On May 27, 1697, Heathcote as one of nine partners in a land grant in Dutchess County in New York by Governor Benjamin Fletcher known as the Great Nine Partners Patent.

The parcel included about 4 mi along the Hudson River and was believed to be 8 to 10 mi wide, extending in theory to the Connecticut border.

==Personal life==
Caleb married Martha Smith, daughter of William "Tangier" Smith, Chief Justice of New York. Together, Martha and Caleb had six children, three of which died young (William, Mary and Elizabeth).

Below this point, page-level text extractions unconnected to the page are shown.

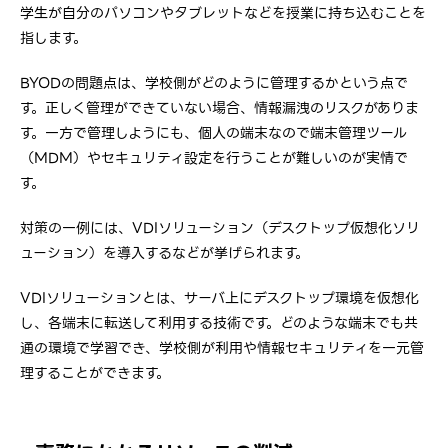
学生が自分のパソコンやタブレットなどを授業に持ち込むことを
指します。
BYODの問題点は、学校側がどのように管理するかという点で
す。正しく管理ができていない場合、情報漏洩のリスクがありま
す。一方で管理しようにも、個人の端末なので端末管理ツール
（MDM）やセキュリティ設定を行うことが難しいのが実情で
す。
対策の一例には、VDIソリューション（デスクトップ仮想化ソリ
ューション）を導入するなどが挙げられます。
VDIソリューションとは、サーバ上にデスクトップ環境を仮想化
し、各端末に転送して利用する技術です。どのような端末でも共
通の環境で学習でき、学校側が利用や情報セキュリティを一元管
理することができます。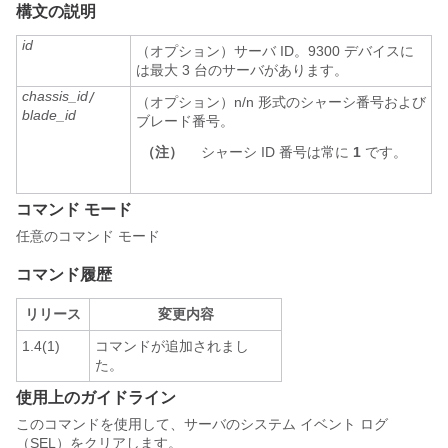
構文の説明
id
（オプション）サーバ ID。9300 デバイスに
は最大 3 台のサーバがあります。
chassis_id
/
（オプション）n/n 形式のシャーシ番号および
blade_id
ブレード番号。
（注）
シャーシ ID 番号は常に
1
です。
コマンド モード
任意のコマンド モード
コマンド履歴
リリース
変更内容
1.4(1)
コマンドが追加されまし
た。
使用上のガイドライン
このコマンドを使用して、サーバのシステム イベント ログ
（SEL）をクリアします。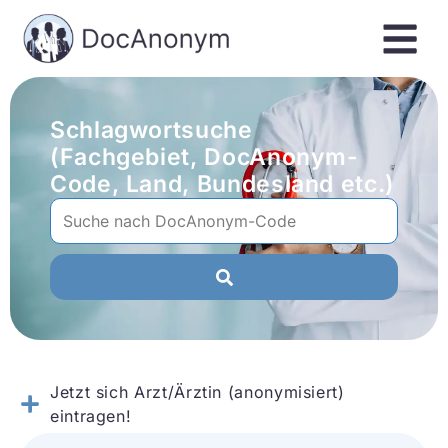
Schlagwortsuche
(Fachgebiet, DocAnonym-
Code, Land, Bundesland etc.)
Jetzt sich Arzt/Ärztin (anonymisiert)
eintragen!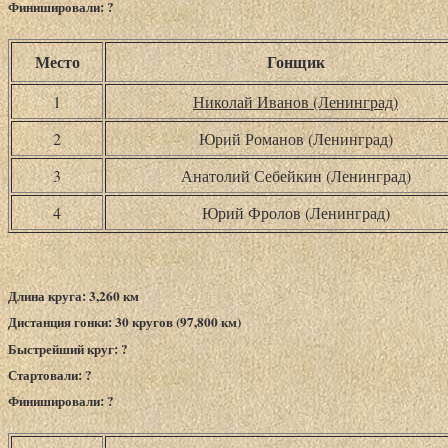
Финишировали: ?
Место
Гонщик
1
Николай Иванов (Ленинград)
2
Юрий Романов (Ленинград)
3
Анатолий Себейкин (Ленинград)
4
Юрий Фролов (Ленинград)
Длина круга: 3,260 км
Дистанция гонки: 30 кругов (97,800 км)
Быстрейший круг: ?
Стартовали: ?
Финишировали: ?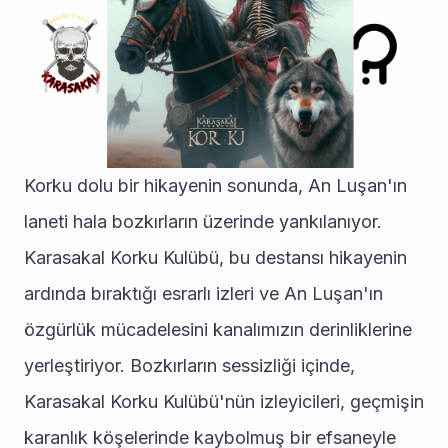
Korku dolu bir hikayenin sonunda, An Luşan'ın 
laneti hala bozkırların üzerinde yankılanıyor. 
Karasakal Korku Kulübü, bu destansı hikayenin 
ardında bıraktığı esrarlı izleri ve An Luşan'ın 
özgürlük mücadelesini kanalımızın derinliklerine 
yerleştiriyor. Bozkırların sessizliği içinde, 
Karasakal Korku Kulübü'nün izleyicileri, geçmişin 
karanlık köşelerinde kaybolmuş bir efsaneyle 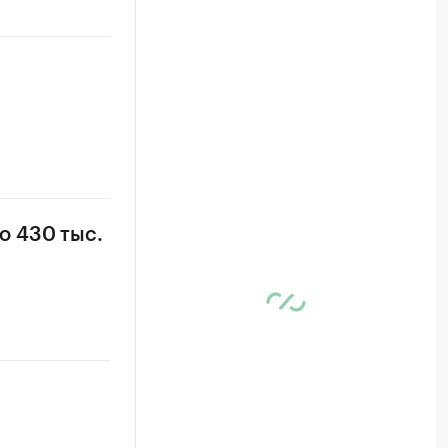
о 430 тыс.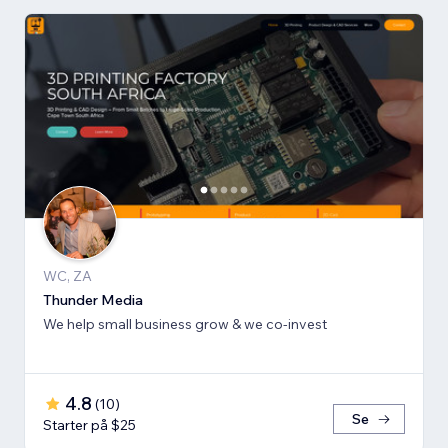
WC, ZA
Thunder Media
We help small business grow & we co-invest
4.8
(
10
)
Se
Starter på $25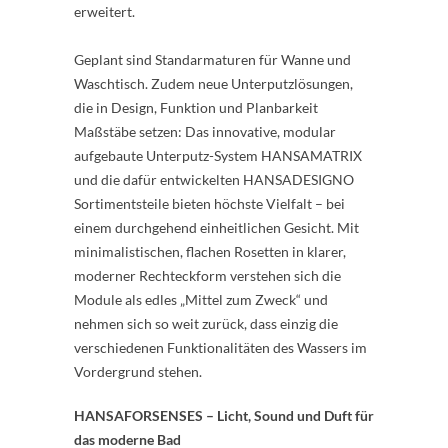
erweitert.
Geplant sind Standarmaturen für Wanne und
Waschtisch. Zudem neue Unterputzlösungen,
die in Design, Funktion und Planbarkeit
Maßstäbe setzen: Das innovative, modular
aufgebaute Unterputz-System HANSAMATRIX
und die dafür entwickelten HANSADESIGNO
Sortimentsteile bieten höchste Vielfalt – bei
einem durchgehend einheitlichen Gesicht. Mit
minimalistischen, flachen Rosetten in klarer,
moderner Rechteckform verstehen sich die
Module als edles „Mittel zum Zweck“ und
nehmen sich so weit zurück, dass einzig die
verschiedenen Funktionalitäten des Wassers im
Vordergrund stehen.
HANSAFORSENSES – Licht, Sound und Duft für
das moderne Bad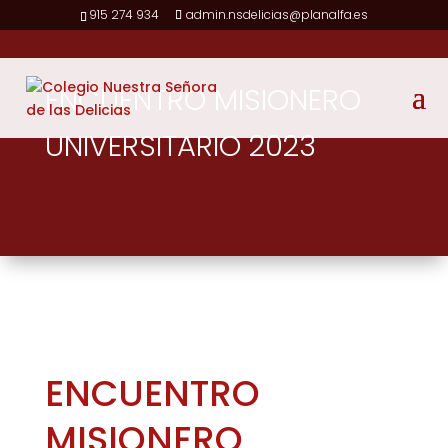
915 274 934
admin.nsdelicias@planalfa.es
ENCUENTRO MISIONERO
UNIVERSITARIO 2023
ENCUENTRO
MISIONERO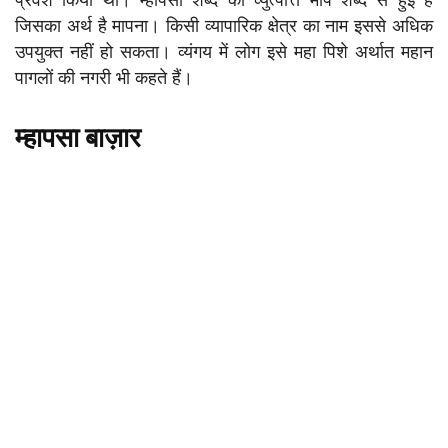
जिसका अर्थ है मापना। किसी व्यापारिक क्षेत्र का नाम इससे अधिक
उपयुक्त नहीं हो सकता। व्यंगय में लोग इसे महा पिशे अर्थात महान
पागलों की नगरी भी कहते हैं।
म्हापसा बाज़ार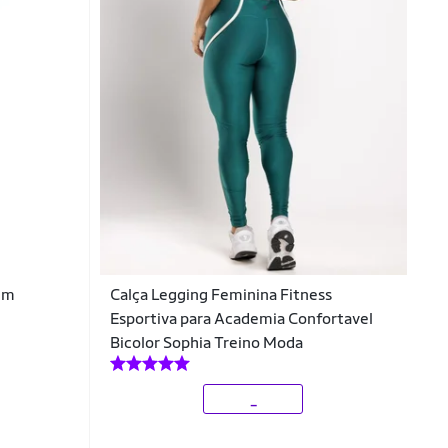
em
Calça Legging Feminina Fitness
Esportiva para Academia Confortavel
Bicolor Sophia Treino Moda
_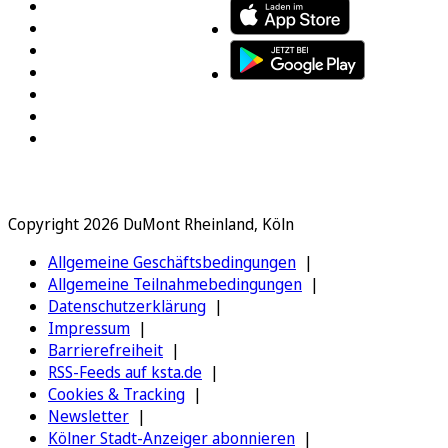
Copyright 2026 DuMont Rheinland, Köln
Allgemeine Geschäftsbedingungen
Allgemeine Teilnahmebedingungen
Datenschutzerklärung
Impressum
Barrierefreiheit
RSS-Feeds auf ksta.de
Cookies & Tracking
Newsletter
Kölner Stadt-Anzeiger abonnieren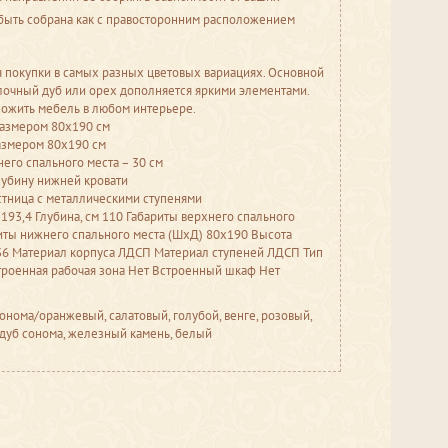
быть собрана как с правосторонним расположением
я покупки в самых разных цветовых вариациях. Основной
лочный дуб или орех дополняется яркими элементами.
ложить мебель в любом интерьере.
размером 80х190 см
азмером 80х190 см
его спального места – 30 см
лубину нижней кровати
стница с металлическими ступенями
 193,4 Глубина, см 110 Габариты верхнего спального
иты нижнего спального места (ШхД) 80х190 Высота
 36 Материал корпуса ЛДСП Материал ступеней ЛДСП Тип
троенная рабочая зона Нет Встроенный шкаф Нет
онома/оранжевый, салатовый, голубой, венге, розовый,
 дуб сонома, железный камень, белый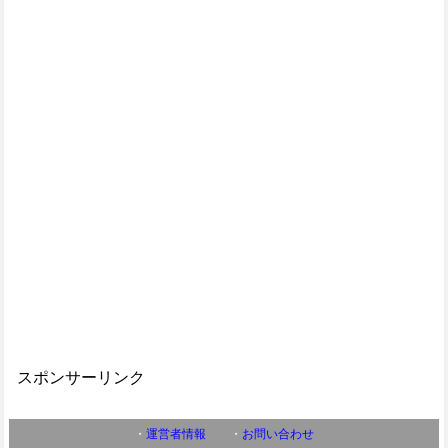
スポンサーリンク
・
運営者情報
・
お問い合わせ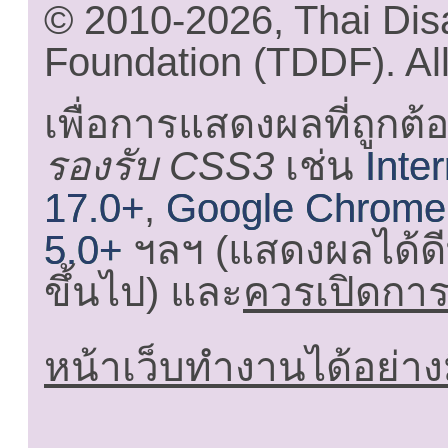
© 2010-2026, Thai Di
Foundation (TDDF). All
เพื่อการแสดงผลที่ถูกต้
รองรับ CSS3
เช่น
Inte
17.0+
,
Google Chrome
5.0+
ฯลฯ (แสดงผลได้ดี
ขึ้นไป) และ
ควรเปิดการใ
หน้าเว็บทำงานได้อย่าง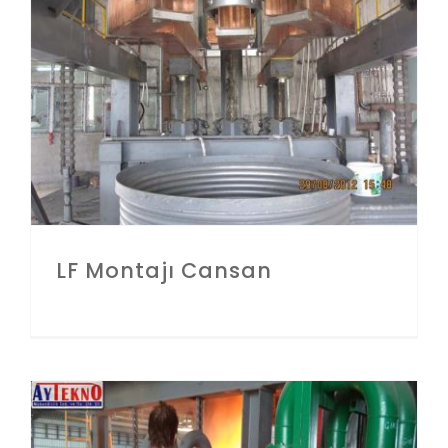
LF Montajı Cansan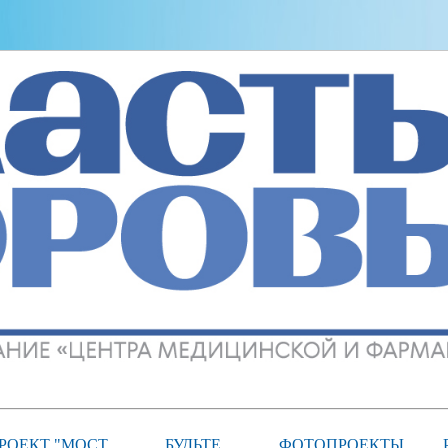
РОЕКТ "МОСТ
БУДЬТЕ
ФОТОПРОЕКТЫ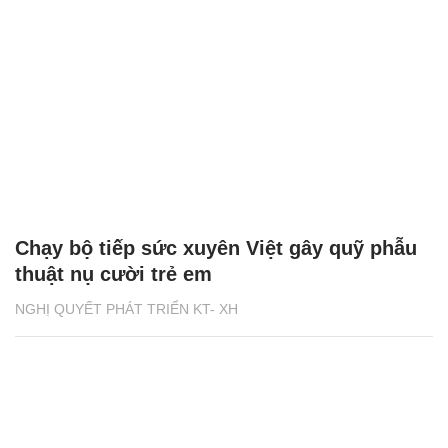
Chạy bộ tiếp sức xuyên Việt gây quỹ phẫu
thuật nụ cười trẻ em
NGHỊ QUYẾT PHÁT TRIỂN KT- XH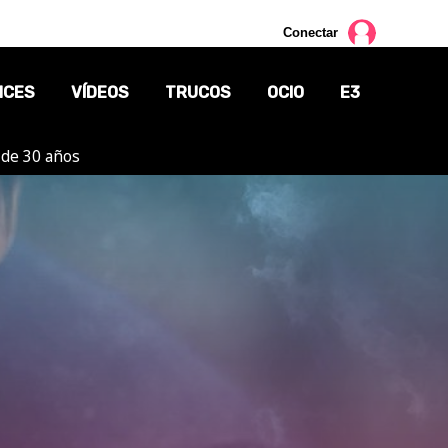
Conectar
NCES
VÍDEOS
TRUCOS
OCIO
E3
 de 30 años
CINE
TV
CÓMICS
MANGA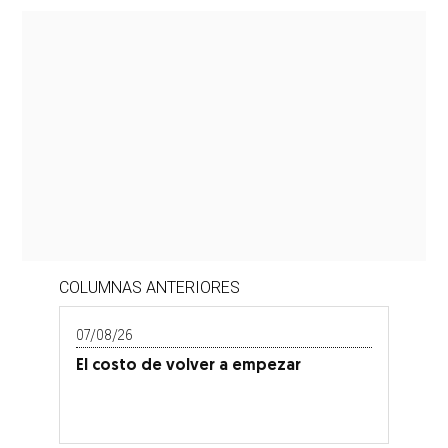
COLUMNAS ANTERIORES
07/08/26
El costo de volver a empezar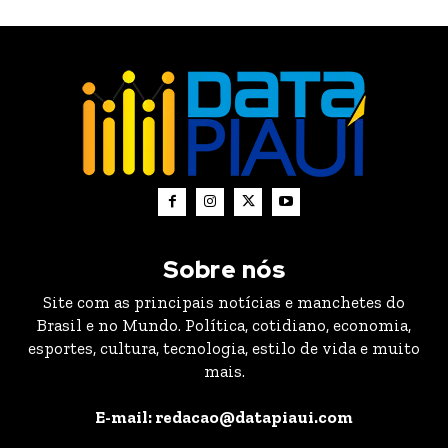
Sobre nós
Site com as principais notícias e manchetes do
Brasil e no Mundo. Política, cotidiano, economia,
esportes, cultura, tecnologia, estilo de vida e muito
mais.
E-mail: redacao@datapiaui.com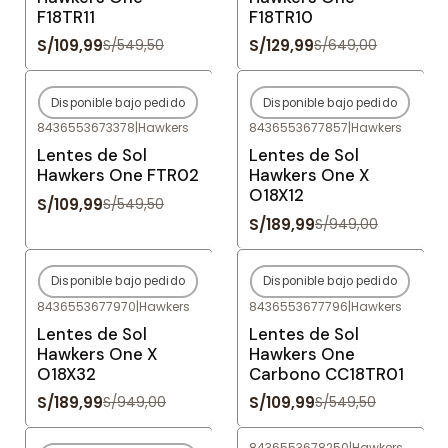
F18TR11
F18TR10
S/109,99
S/129,99
S/549,50
S/649,00
Disponible bajo pedido
Disponible bajo pedido
-80%
OFF
-80%
OFF
8436553673378
|
Hawkers
8436553677857
|
Hawkers
Agotado
Agotado
Lentes de Sol
Lentes de Sol
Hawkers One FTR02
Hawkers One X
O18X12
S/109,99
S/549,50
S/189,99
S/949,00
Disponible bajo pedido
Disponible bajo pedido
-80%
OFF
-80%
OFF
8436553677970
|
Hawkers
8436553677796
|
Hawkers
Agotado
Agotado
Lentes de Sol
Lentes de Sol
Hawkers One X
Hawkers One
O18X32
Carbono CC18TR01
S/189,99
S/109,99
S/949,00
S/549,50
8436553678250
|
Hawkers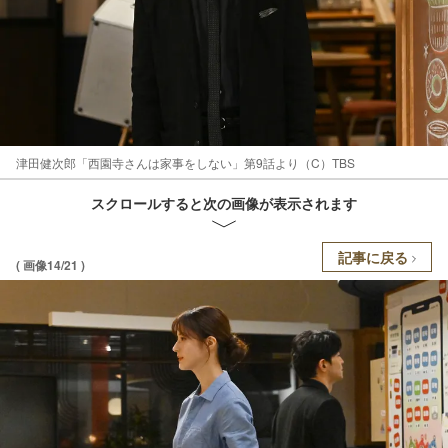
津田健次郎「西園寺さんは家事をしない」第9話より（C）TBS
スクロールすると次の画像が表示されます
記事に戻る
( 画像14/21 )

Their surviving children included:

- Gilbert Heatcote, who died aged twenty of smallpox while in England completing his education.
- Anne Heathcote (1706–1778), who married James DeLancey (1703–1760), a son of Stephen Delancey and Anne Van Cortlandt (daughter of Stephanus Van Cortlandt), in 1729.
- Martha Heathcote, who married Lewis Johnston, son of John Johnstone of Perth Amboy, New Jersey, and brother of Andrew Johnston (who married Catharine Van Cortlandt).

Heathcote died suddenly of apoplexy in New York City on February 28, 1721. He was buried in the churchyard of Trinity Church in Manhattan, which he was instrumental in founding. As both of his sons and three of his daughters predeceased him, his entire estate, real and personal, was inherited by his two surviving daughters. His widow died on August 18, 1736, and was buried alongside him and three of their children at Trinity.

===Descendants===
Through his youngest surviving daughter, he was a grandfather of Margaret Johnston and Anne Johnston, who married William Burnet, only son of Gov. William Burnet and a grandson of George Stanhope, Dean of Canterbury. Margaret Johnston was married to Bowes Reed, the Secretary of State of New Jersey.

==Legacy==
A neighborhood and an elementary school in present-day Scarsdale, New York are named after Heathcote. A marble statue of him stands atop the Surrogate's Courthouse (former Hall of Records) at 31 Chambers Street in Manhattan. A street in the Bronx is named after him.